Relational Play Podcast: Feelings vs. Emotions
What role does language play in defining our emotions for us? What happens when a feeling (a physical response to what is said or seen) is named for us before we have fully had time to sit with it or understand it? If we name a child's feelings as anxiety, when we might instead name them as excitement, what gets created? How we name our own feelings or the feelings of others plays a powerful role in who we are becoming. In this episode, Dr. Saliha Bava and Mark Greene, authors of The Relational Book for Parenting explore the ways in which we can play with our experience of emotions to include a much wider range of possibilities and interpretations. Learn more about the The Relational Book for Parenting at ThinkPlay Partners.

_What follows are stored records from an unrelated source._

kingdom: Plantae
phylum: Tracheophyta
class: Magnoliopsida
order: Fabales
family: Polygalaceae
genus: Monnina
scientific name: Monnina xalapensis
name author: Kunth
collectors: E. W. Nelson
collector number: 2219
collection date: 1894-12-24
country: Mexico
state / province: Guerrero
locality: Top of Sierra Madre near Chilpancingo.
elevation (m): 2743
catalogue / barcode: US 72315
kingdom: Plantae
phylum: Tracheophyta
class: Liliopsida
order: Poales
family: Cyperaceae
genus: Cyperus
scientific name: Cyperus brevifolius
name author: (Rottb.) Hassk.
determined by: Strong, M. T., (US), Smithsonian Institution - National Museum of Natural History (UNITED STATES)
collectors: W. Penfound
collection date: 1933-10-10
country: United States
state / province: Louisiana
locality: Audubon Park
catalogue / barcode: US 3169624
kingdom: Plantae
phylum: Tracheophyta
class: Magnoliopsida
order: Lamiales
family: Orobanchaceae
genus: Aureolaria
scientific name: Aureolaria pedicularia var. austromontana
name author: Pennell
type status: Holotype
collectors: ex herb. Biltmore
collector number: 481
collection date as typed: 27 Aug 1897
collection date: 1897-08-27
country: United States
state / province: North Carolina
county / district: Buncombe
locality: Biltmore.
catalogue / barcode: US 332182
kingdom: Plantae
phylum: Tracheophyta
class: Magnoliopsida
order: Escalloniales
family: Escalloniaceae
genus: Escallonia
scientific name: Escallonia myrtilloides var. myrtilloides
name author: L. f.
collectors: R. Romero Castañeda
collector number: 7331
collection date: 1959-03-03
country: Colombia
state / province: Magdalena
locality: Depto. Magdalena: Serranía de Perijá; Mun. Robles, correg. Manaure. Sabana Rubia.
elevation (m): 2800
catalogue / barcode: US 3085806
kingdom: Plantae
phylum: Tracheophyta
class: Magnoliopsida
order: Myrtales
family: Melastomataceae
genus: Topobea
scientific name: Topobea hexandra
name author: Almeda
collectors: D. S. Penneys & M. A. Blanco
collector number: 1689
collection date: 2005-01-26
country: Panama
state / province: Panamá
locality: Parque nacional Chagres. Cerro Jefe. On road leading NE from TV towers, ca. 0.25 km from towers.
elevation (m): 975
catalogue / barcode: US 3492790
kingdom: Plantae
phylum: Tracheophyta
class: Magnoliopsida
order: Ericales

Relational Play Podcast: Listening with Curiosity
Dr. Saliha Bava and Mark Greene are the authors of The Relational Book for Parenting. Each episode of the Relational Play Podcast will explore a single relational practice, idea, or game designed to grow our capacity to form healthy, authentic personal and professional relationships.
Episode #1 explores listening with curiosity, which invites us to be surprised; to see new sides of others, children or adults. We look to spot the positive emergent threads in conversations with others. In our curiosity, we can intentionally seek to be surprised, saying, "I won't try and predict how you will respond. Instead, I will look to be pleasantly surprised, to discover something new." In this way, we can become participant observers, asking questions, experiencing the moment, not trying to shift things. The implications for how conversations then play out are empowering for all of us.